■ PROBLEM TO SOLVE ■
Search the data for the string "apie" and copy each line where it turns up.

[Page-level text extractions]

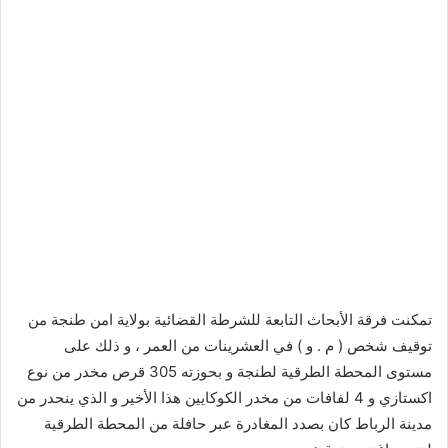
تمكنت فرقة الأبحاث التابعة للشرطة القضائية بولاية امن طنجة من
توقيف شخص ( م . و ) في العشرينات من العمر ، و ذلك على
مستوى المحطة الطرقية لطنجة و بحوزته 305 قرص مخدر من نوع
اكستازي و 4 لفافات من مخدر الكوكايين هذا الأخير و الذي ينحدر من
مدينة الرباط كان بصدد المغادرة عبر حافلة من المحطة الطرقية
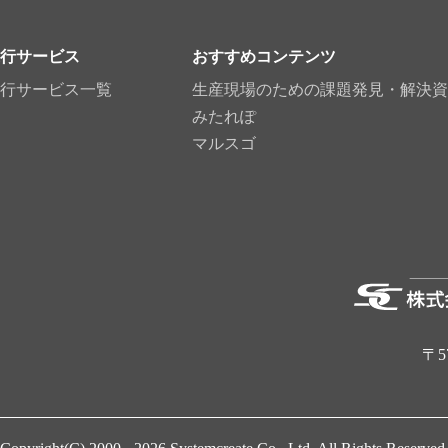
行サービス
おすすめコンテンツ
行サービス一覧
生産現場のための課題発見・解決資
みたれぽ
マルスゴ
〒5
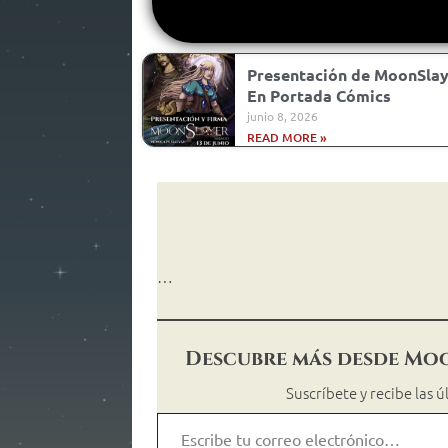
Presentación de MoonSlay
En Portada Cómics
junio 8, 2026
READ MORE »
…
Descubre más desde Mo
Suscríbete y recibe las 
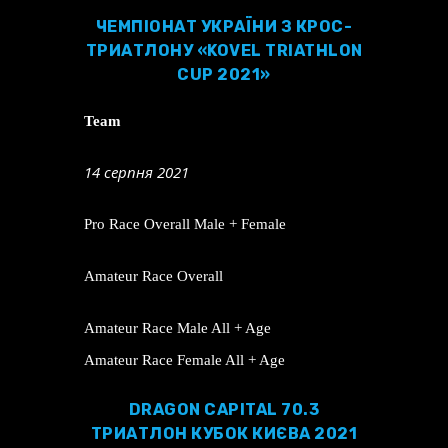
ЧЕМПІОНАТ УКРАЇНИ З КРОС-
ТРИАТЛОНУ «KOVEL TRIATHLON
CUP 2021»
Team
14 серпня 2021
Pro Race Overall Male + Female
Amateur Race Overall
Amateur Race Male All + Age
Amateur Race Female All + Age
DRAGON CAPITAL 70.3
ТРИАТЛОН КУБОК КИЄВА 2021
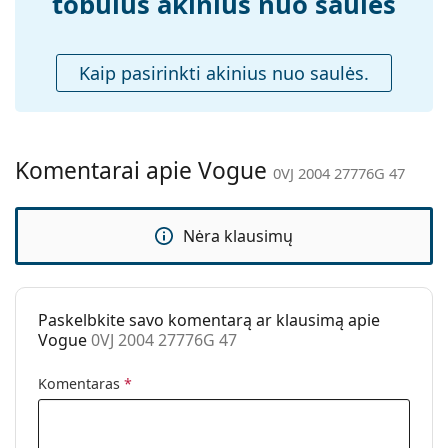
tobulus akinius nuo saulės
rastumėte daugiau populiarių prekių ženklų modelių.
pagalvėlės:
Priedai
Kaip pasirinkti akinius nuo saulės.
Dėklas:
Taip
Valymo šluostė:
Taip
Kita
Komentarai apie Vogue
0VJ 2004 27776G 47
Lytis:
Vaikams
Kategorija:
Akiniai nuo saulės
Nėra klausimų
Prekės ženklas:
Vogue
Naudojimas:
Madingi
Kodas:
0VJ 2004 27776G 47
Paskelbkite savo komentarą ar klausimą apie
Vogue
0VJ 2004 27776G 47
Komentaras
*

■ SOLUTION ■
Komentarai apie Vogue
Paskelbkite savo komentarą ar klausimą apie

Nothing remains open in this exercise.